Piecing Together a Life Plagued by Madness

by Mary Loudon

Pub Date: July 24th, 2007
ISBN: 978-1-84195-784-5
Publisher: Canongate

A gifted writer grapples with her dead sister’s mental illness.

British journalist Loudon (Secrets and Lives, 2000, etc.) has dedicated a fair amount of her writing life to analyzing people on society’s fringe, including characters from her hometown and members of the clergy. One cannot help but wonder if that interest in strayers from the norm is due to her present account’s subject, older sister Catherine Morag Loudon. Thirteen years the author’s senior, Catherine died at age 47 from breast cancer in 2001, but paranoid schizophrenia had estranged her from the family years before. With great passion, Loudon attempts in spare, incisive prose to reconstruct the life to which her sister painfully denied her access. Holding Catherine’s frozen hand in the morgue, scouring her private notebooks (“as definitive an expression of a broken mind as I could ask for”), the author hoped for glimpses of sanity. She interviewed the few individuals permitted relative intimacy by Catherine—or Stevie, the male persona she often assumed. Loudon traces the progression of her sister’s affliction and her own relation to it.
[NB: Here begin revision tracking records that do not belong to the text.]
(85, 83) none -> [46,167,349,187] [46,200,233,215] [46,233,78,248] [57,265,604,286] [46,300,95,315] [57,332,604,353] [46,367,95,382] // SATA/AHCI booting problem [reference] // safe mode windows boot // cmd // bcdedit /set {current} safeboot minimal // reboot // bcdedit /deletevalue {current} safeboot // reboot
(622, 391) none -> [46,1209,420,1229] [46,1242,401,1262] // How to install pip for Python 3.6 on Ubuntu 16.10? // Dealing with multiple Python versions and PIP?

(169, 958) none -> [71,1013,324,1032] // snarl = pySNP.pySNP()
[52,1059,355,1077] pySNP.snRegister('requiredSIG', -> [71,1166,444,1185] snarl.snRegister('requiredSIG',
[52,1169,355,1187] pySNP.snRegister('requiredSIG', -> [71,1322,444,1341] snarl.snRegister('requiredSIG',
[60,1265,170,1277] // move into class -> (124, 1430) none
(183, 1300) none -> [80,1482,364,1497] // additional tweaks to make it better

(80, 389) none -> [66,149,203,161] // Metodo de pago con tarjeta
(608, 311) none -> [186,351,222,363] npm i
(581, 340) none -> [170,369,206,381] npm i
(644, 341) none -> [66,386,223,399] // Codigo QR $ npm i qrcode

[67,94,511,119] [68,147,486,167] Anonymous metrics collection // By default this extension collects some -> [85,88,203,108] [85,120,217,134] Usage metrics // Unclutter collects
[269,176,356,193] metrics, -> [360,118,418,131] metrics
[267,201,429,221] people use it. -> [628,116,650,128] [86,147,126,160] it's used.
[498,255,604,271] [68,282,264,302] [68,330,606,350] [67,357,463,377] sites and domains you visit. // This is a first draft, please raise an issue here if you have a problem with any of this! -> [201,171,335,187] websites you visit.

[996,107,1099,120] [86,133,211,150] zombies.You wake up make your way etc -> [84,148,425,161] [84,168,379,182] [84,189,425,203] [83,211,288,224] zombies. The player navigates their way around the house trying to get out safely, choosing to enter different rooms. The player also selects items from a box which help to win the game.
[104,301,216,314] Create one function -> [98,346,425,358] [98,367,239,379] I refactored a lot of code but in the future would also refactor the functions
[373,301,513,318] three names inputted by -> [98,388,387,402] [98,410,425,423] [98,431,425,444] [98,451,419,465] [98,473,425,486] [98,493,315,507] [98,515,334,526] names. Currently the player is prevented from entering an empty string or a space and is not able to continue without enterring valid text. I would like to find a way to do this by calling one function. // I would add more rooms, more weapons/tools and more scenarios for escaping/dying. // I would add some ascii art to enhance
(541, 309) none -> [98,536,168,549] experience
Psychosis takes center stage in many memoirs of family life, but Loudon’s work is distinguished—and, ironically, made powerfully personal—by her objectivity in addressing the emotional, philosophical and poetic conclusions she draws concerning grief, mental illness and the difference between telling your own and another’s story. The author begins her quest to recoup loss by stating, “I did not want to claim her, only to locate her. I wanted to know who and where she had been.” But in the end, Loudon realizes, “I will never know [Catherine] from the inside out, only from the outside in.”

Smart, affecting and self-critically probing: a balm for anyone who has lost a loved one long before death.